Через два дня после смелого рейда отличившимся его участникам были вручены боевые награды.
Накануне декабрьского штурма и в дни, когда он отражался, шесть моряков-разведчиков во главе с мичманом Ф. Ф. Волончуком, высадившихся со шлюпки на южном побережье Крыма, держали под контролем участок Ялтинского шоссе. Мы регулярно получали радиодонесения о том, что и куда по шоссе движется, но этим разведчики не ограничивались. Из засад в скалах они обстреливали или забрасывали гранатами то автомашину, то обоз. А однажды, сняв немецких регулировщиков и заняв их место у ответвляющейся от шоссе дороги, сумели загнать в тупик целую колонну неприятельских грузовиков, на штурмовку которых вылетели из Севастополя наши летчики.
Гитлеровцы начали охотиться за разведчиками, отрезали им обратный путь к морю. Однако группа Федора Волончука, проведя в тылу врага больше двух недель, вернулась в Севастополь, потеряв лишь одного человека.
Хочется добавить, что война застала сверхсрочника Волончука, служившего раньше на кораблях, в должности начальника одного из севастопольских шхиперских складов. И вот из типичного флотского хозяйственника получился отличный разведчик. В дальнейшем, когда командование флота находилось уже на Кавказе, он не раз выполнял в захваченном врагом Крыму еще более сложные и ответственные [218] задания. Мичман был произведен в офицеры, после войны ушел в запас майором.
* * *
31 декабря 1941 года, в день, к исходу которого стало окончательно ясно, что планы гитлеровцев овладеть Севастополем вновь сорваны, газета «Правда», как бы предвидя именно такое развитие событий, вышла с передовой статьей, где были глубоко взволновавшие всех нас строки:
«Несокрушимой скалой стоит Севастополь, этот страж Советской Родины на Черном море… Беззаветная отвага его защитников, их железная решимость и стойкость явились той несокрушимой стеной, о которую разбились бесчисленные яростные вражеские атаки. Привет славным защитникам Севастополя! Родина знает ваши подвиги, Родина ценит их, Родина никогда их не забудет!»

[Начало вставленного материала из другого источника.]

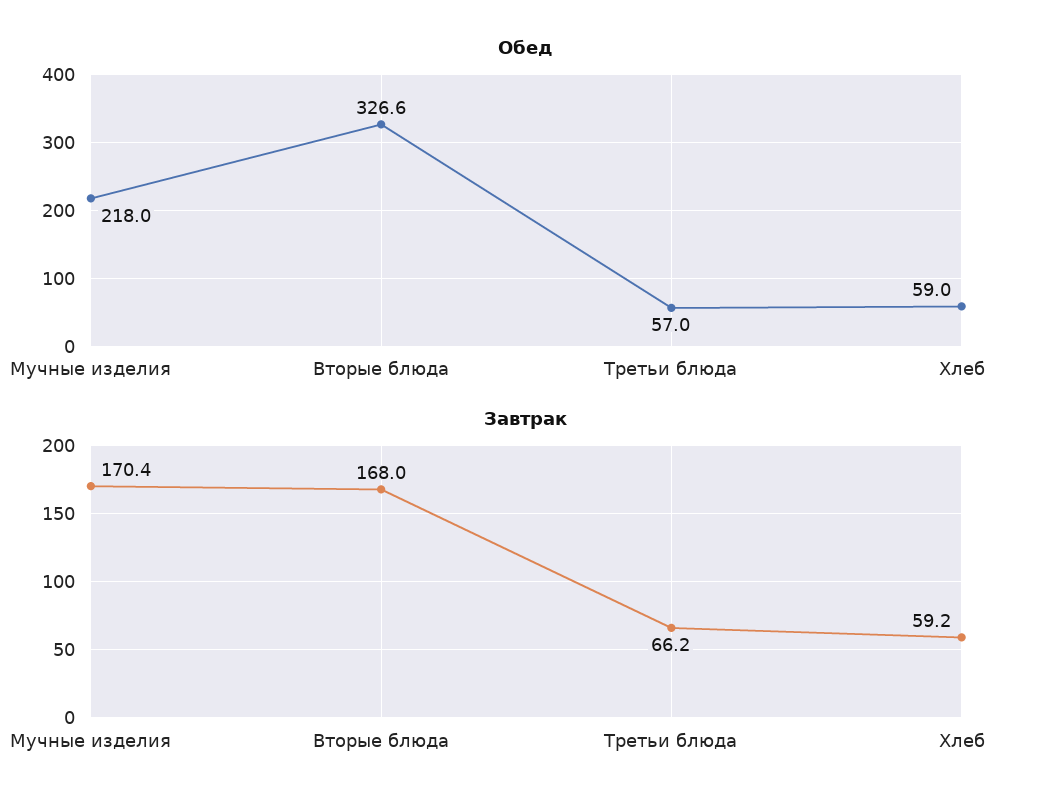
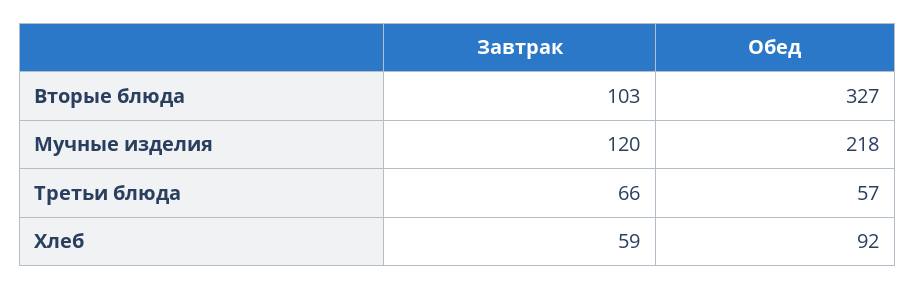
Обед, Хлеб: 59 -> 92
Завтрак, Мучные изделия: 170.4 -> 120
Завтрак, Вторые блюда: 168 -> 103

Московские газеты шли к нам долго, и чтобы слово центрального органа партии быстрее доходило до наших бойцов и командиров, редактору газеты «Красный черноморец», которую читал на флоте каждый, часто давалось указание опубликовать передовую статью «Правды», принятую по радио. Была записана и перепечатана, дошла уже на следующий день до всех севастопольцев и та передовая. [219]
Глава восьмая.
Так называемое затишье
Успех Керченско-Феодосийской десантной операции - это был, кстати сказать, крупнейший наш морской десант за всю войну - снял угрозу вторжения немецко-фашистских войск на Кавказ через Керченский пролив и изменил всю обстановку в Крыму.